BorgwardtLab / proteinshake

Protein structure datasets for machine learning.
https://proteinshake.ai
BSD 3-Clause "New" or "Revised" License
99 stars 8 forks source link

Type of Family Classification Dataset #266

Closed mahdip72 closed 8 months ago

mahdip72 commented 8 months ago

@timkucera I have a question, the paper says that family classification is a multi class task but some proteins have multiple Pfam annotations. For example. I have the following labels for one protein:

['PF02324', 'PF19127'] Could you explain to me which annotation should I consider? Or is it a multi label task actually.

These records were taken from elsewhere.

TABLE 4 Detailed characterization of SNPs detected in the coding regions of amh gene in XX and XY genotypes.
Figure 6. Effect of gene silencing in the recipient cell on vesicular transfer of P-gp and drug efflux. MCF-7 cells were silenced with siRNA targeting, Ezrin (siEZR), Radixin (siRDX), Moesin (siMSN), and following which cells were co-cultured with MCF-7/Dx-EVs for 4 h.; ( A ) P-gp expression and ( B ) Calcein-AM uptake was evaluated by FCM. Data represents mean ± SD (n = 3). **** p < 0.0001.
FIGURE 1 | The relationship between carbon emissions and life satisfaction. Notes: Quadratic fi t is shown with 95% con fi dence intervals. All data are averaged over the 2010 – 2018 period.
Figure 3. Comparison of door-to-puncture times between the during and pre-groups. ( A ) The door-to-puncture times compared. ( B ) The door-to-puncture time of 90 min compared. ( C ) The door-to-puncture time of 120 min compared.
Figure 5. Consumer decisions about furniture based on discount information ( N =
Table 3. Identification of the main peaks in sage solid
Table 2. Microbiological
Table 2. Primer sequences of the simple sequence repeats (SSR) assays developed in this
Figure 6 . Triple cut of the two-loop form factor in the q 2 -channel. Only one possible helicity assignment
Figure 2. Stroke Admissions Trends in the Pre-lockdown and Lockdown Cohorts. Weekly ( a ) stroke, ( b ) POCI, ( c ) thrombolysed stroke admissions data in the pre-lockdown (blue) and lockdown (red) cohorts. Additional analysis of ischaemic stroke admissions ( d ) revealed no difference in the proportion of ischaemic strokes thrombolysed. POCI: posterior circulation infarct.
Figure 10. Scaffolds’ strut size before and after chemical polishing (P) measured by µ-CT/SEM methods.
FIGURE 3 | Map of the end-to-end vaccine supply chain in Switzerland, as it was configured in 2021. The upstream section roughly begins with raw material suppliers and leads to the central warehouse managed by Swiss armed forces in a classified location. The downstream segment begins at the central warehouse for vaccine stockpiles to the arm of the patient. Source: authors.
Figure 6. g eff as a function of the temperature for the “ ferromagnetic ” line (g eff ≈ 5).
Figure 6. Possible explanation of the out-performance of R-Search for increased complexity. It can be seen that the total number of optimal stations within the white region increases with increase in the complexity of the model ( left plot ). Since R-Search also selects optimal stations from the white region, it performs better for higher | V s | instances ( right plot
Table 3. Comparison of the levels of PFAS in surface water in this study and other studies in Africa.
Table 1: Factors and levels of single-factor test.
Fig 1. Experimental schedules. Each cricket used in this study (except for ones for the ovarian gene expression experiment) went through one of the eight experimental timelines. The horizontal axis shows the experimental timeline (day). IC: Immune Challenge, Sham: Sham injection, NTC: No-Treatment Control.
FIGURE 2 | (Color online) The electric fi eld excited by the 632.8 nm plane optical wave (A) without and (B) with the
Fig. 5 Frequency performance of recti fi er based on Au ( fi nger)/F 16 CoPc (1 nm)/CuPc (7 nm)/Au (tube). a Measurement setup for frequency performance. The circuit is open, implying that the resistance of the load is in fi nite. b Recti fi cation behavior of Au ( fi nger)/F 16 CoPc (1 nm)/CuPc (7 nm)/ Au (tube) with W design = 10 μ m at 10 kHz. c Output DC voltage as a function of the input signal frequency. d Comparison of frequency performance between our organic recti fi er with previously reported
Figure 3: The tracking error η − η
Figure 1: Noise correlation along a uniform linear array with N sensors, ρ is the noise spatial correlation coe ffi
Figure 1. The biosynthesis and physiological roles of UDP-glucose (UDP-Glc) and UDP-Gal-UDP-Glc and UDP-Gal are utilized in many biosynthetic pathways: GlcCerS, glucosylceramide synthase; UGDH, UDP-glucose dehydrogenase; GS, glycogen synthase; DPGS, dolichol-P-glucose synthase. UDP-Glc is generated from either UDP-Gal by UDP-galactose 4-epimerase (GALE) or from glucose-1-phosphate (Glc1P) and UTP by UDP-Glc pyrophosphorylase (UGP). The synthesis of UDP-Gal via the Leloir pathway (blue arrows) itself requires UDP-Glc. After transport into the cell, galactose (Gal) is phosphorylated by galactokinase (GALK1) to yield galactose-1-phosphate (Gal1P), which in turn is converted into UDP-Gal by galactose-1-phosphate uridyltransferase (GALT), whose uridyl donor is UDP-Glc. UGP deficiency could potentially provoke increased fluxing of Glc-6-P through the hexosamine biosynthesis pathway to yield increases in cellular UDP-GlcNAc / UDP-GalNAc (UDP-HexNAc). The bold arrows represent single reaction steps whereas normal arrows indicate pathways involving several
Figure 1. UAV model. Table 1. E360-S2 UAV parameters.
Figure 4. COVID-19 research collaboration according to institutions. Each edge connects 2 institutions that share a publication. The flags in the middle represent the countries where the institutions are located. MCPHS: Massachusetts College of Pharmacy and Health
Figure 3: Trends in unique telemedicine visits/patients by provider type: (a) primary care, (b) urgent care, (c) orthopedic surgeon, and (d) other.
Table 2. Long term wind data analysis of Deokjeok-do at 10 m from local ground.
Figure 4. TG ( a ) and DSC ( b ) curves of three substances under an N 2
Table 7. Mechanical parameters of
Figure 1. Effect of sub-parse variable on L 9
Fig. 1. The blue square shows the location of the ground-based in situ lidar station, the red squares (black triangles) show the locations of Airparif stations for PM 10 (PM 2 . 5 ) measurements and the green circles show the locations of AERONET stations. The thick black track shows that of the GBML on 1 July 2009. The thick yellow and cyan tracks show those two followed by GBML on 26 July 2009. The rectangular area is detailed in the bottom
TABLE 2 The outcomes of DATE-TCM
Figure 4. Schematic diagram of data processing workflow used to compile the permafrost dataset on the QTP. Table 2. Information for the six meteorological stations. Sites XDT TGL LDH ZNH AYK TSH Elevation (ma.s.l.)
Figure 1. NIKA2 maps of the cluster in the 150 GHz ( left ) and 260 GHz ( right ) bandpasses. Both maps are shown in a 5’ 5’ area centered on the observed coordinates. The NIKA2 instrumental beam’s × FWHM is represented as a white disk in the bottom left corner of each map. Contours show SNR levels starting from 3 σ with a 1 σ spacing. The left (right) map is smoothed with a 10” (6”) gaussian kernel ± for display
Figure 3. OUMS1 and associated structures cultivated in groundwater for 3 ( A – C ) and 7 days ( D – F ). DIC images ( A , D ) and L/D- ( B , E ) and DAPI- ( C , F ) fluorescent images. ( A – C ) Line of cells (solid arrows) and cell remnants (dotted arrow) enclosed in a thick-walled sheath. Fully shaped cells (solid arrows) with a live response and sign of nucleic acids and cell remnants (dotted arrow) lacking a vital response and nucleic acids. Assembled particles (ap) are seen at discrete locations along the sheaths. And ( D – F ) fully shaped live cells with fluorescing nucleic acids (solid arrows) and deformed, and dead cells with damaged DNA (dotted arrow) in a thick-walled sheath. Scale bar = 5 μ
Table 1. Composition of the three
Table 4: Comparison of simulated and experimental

timkucera commented 8 months ago

You’re correct that there are some proteins with multiple labels. In the paper we treat it as a multi-class task and only consider the first label (you can achieve this with a transform or pre_transform). In the future we will likely change this task to only include proteins where the family assignment is clear. You can already do that yourself with a pre_filter. Examples below.

def first_family_transform(data, protein_dict):
    return data, protein_dict["protein"]["Pfam"][0]

task = ProteinFamilyTask().to_point().np(pre_transform=first_family_transform)
def single_family_filter(data, protein_dict):
    return len(protein_dict["protein"]["Pfam"]) == 1

task = ProteinFamilyTask().to_point().np(pre_filter=single_family_filter)